Vous n’avez vécu ni deuil, ni rupture, ni traumatisme identifiable. Pourtant quelque chose ne va plus, un mal-être sans nom, sans date de début, qui s’est installé sans prévenir.

Ce qui rend cette situation spécifique à l’expatriation
En France, un mal-être a généralement un déclencheur repérable : une rupture, un deuil, une maladie, un événement qu’on peut nommer. En expatriation, ce n’est pas toujours le cas.
Le stress lié à l’adaptation prolongée à une culture différente, documenté dans un travail publié aux côtés de Boris Cyrulnik, est décrit comme diffus et de longue durée. Il ne résulte pas d’un événement isolé, mais de l’accumulation de micro-ajustements quotidiens : une langue qu’on ne maîtrise jamais tout à fait, des codes sociaux qu’on doit sans cesse décoder, un climat, une nourriture, un rythme de vie différents. Aucun de ces éléments pris seul ne justifierait de consulter, mais leur accumulation use en silence.
Comment cet isolement diffus se manifeste au quotidien
Ce qui caractérise cette situation, c’est justement l’absence de cause à pointer du doigt. Vous pouvez avoir un travail qui vous convient, un logement confortable, une vie sociale existante, et ressentir malgré tout une fatigue de fond, une tristesse sans objet, un sentiment de ne jamais être tout à fait à sa place.
C’est un isolement diffus, différent de la solitude franche de l’expatrié qui vient d’arriver : il touche aussi ceux qui ont un cercle social, une vie organisée, et qui n’ont donc aucune raison apparente de se sentir seuls.

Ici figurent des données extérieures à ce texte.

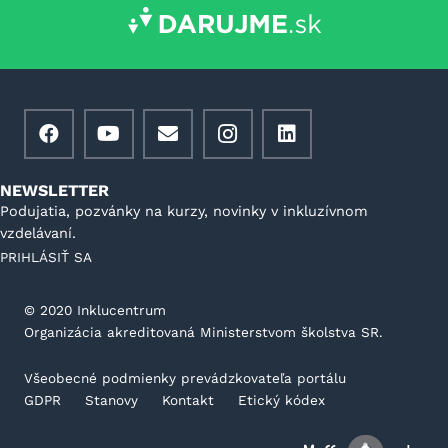
NEWSLETTER
Podujatia, pozvánky na kurzy, novinky v inkluzívnom
vzdelávaní.
PRIHLÁSIŤ SA
©️ 2020 Inklucentrum
Organizácia akreditovaná Ministerstvom školstva SR.
Všeobecné podmienky prevádzkovateľa portálu
GDPR
Stanovy
Kontakt
Etický kódex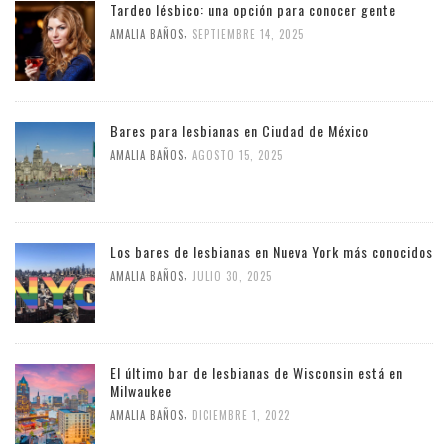
Tardeo lésbico: una opción para conocer gente
,
AMALIA BAÑOS
SEPTIEMBRE 14, 2025
Bares para lesbianas en Ciudad de México
,
AMALIA BAÑOS
AGOSTO 15, 2025
Los bares de lesbianas en Nueva York más conocidos
,
AMALIA BAÑOS
JULIO 30, 2025
El último bar de lesbianas de Wisconsin está en
Milwaukee
,
AMALIA BAÑOS
DICIEMBRE 1, 2022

S’y ajoute souvent une forme de culpabilité, celle de ne pas se sentir pleinement heureux alors que tout, sur le papier, semble aller bien.
Cette fatigue rejoint ce que je décris dans l’article sur le stress chronique, à la différence que la cause ici n’est pas un facteur unique et identifiable, mais un empilement de petites tensions d’adaptation qui, prises une par une, semblent anodines.
Ce que permet l’hypnose spécialisée dans ce contexte précis
L’hypnose ericksonienne ne cherche pas nécessairement une cause unique à traiter, elle travaille sur l’état d’accumulation lui-même. Ce travail rejoint les mécanismes que je décris dans l’article sur l’anxiété chronique, adaptés ici à un mal-être qui ne porte pas de nom précis mais qui n’en est pas moins réel.
L’accompagnement se fait entièrement à distance, en visioconférence, avec des créneaux adaptés aux fuseaux horaires du Golfe, d’Afrique de l’Ouest francophone ou d’Amérique du Nord. Les modalités sont détaillées sur la page hypnothérapie à distance pour Français expatriés.
Questions fréquentes
Est-ce grave de ne pas savoir pourquoi je me sens mal ?
Non. L’absence de cause identifiable ne rend pas ce mal-être moins réel ni moins légitime à traiter. C’est même une situation fréquente en expatriation prolongée.
Faut-il chercher absolument la cause avant de consulter ?
Non. Le travail peut commencer par l’état actuel, sans attendre d’avoir identifié une cause précise. La compréhension peut venir en cours d’accompagnement, ou ne jamais être nécessaire.
Combien de temps faut-il avoir vécu à l’étranger pour ressentir cela ?
Il n’y a pas de durée type. Certaines personnes le ressentent après quelques mois, d’autres après plusieurs années, souvent au moment où l’énergie d’adaptation initiale s’épuise.